O ne mübârek gülmedir ki can kutusundaki inci gibi ağzından gösterir Müslüman.
Öyle bir girer rûhunun bütün temizliği dışarı çıkar.
Taş bile olsan gönül sâhibine erişirsin, cevher olursun oğlum.
Öküzün rengini dışından, insanın rengini de içinden ara.
Âyet-i kerîme vardır. Sıbgatullah ALLAH boyası.
İşte bu hepimizde vardır.
Bir taş parçasını atarsın bir testiyi kırarsın.
Kırılır testi ama pınar suyu gine vardır oğlum. …….
Çukura su doldur, on beş gün sakla kokar.
Fakat çukur dipten kaynarsa koku olmaz.
Nefsen yediğin aldığın gıdan mıdan hepisi helâl olsun ona bak.
Onun için aziz cemaat şekli yok, kendisi var bir cihandan bahsediyoruz. Yu’minîne bil gayb.
O sâhiden var ise sebatsız şekilden ibârettir.
Senin cihan dediğin aha bu dünya. Onun uçun demin dedim ki ağlayın.
Ağlayan göz ne mubârektir.
Onun aşkıyla yanıp kavrulan yürek ne mukaddestir.
Akar su nereye akarsa orası yeşerir.
Gözünden göz yaşı varsa oraya rahmet nazil olur.
Şüphe etme bu sözde.
Ateş ateşe tapana bile lütfetmez.
Ateşe tapanlar bile ateşe girse yakar ateş.
Ateş yine o ateştir. İçine gir de gör yakar.
Ateşin tabiatı değişmez. Unsuru da.
O ALLAH’ın kılıcıdır. İzinle keser, izinle yıkar.

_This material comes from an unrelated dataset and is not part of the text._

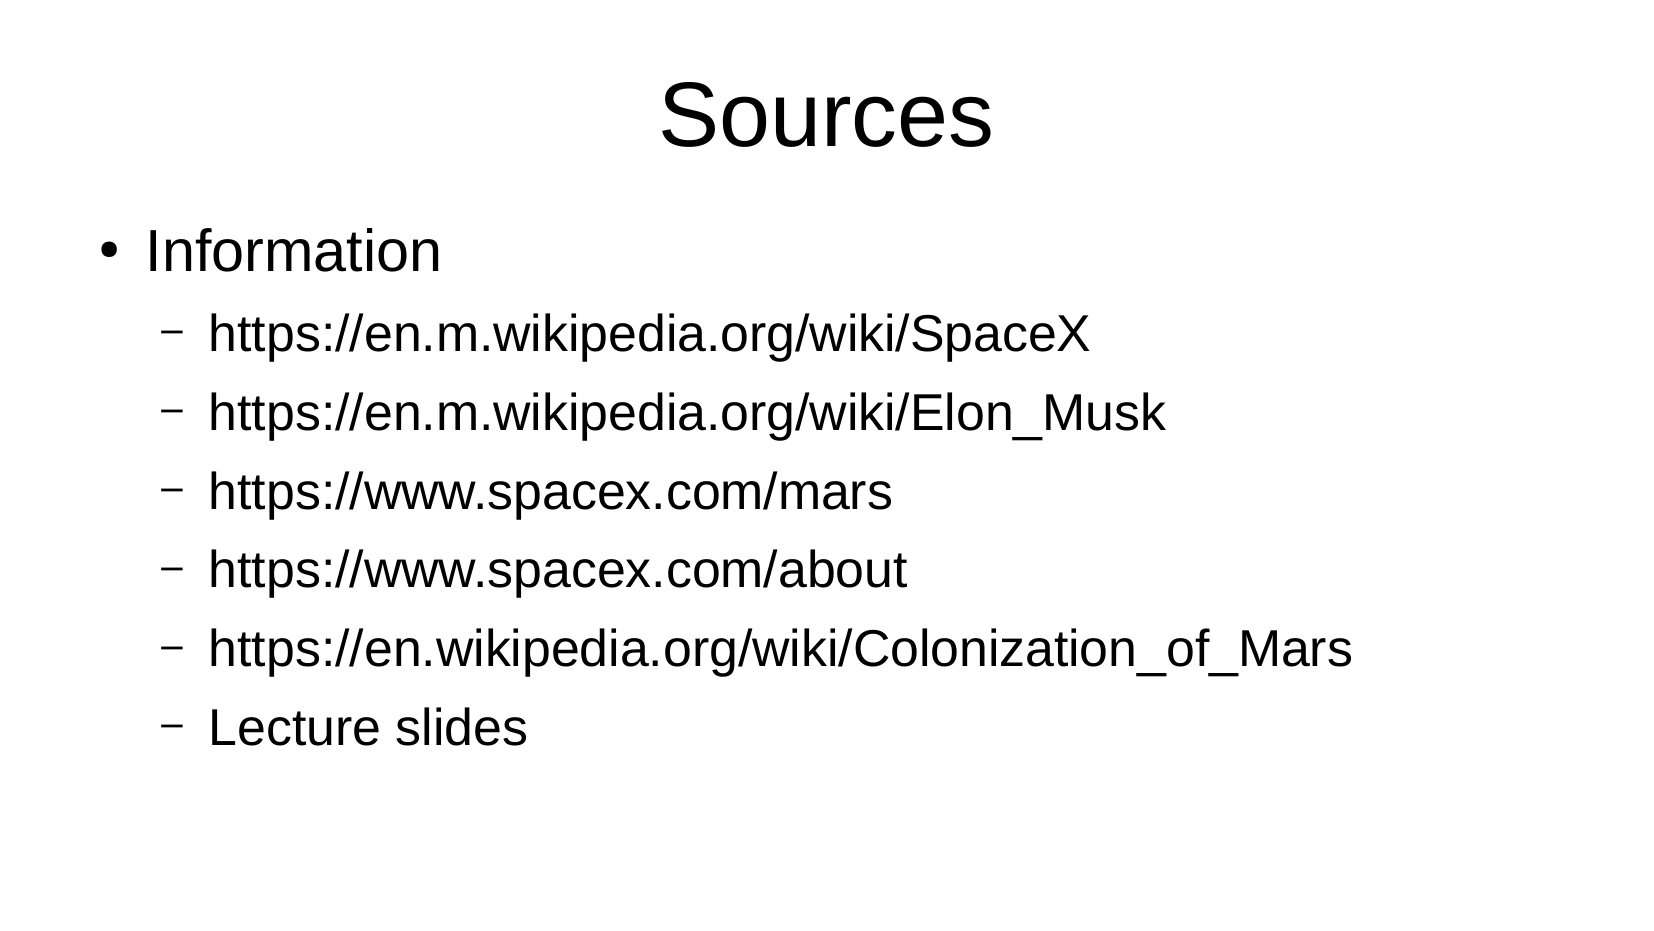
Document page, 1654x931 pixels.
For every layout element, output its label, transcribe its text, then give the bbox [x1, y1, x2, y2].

list Information https://en.m.wikipedia.org/wiki/SpaceX https://en.m.wikipedia.org/wiki/Elon_Musk https://www.spacex.com/mars https://www.spacex.com/about https://en.wikipedia.org/wiki/Colonization_of_Mars Lecture slides [82, 217, 1571, 758]
title Sources [82, 37, 1571, 193]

Yörüğün çadırına misâfir gittiği zaman yörüğün çadırının etrafındaki iri köpekler kuyruk sallar.
Ama yalınız giderse hırlar parçalarlar insanı.
Kullukta köpekten aşağımıdır insan oğlu.
Misâfire gidiyor yörüğün şeyine.
Bu yörüğün benim efendimin misâfiridir diye kuyruk sallıyor köpek.
Sen ALLAH’a kulluk edersen ateş nasıl yakar seni. Nasıl yakar ateş.
Kelimeleri iyi kafanıza kaydedin.
Ateş İbrahîm’e diş geçiremedi. Geçirebildi mi diş.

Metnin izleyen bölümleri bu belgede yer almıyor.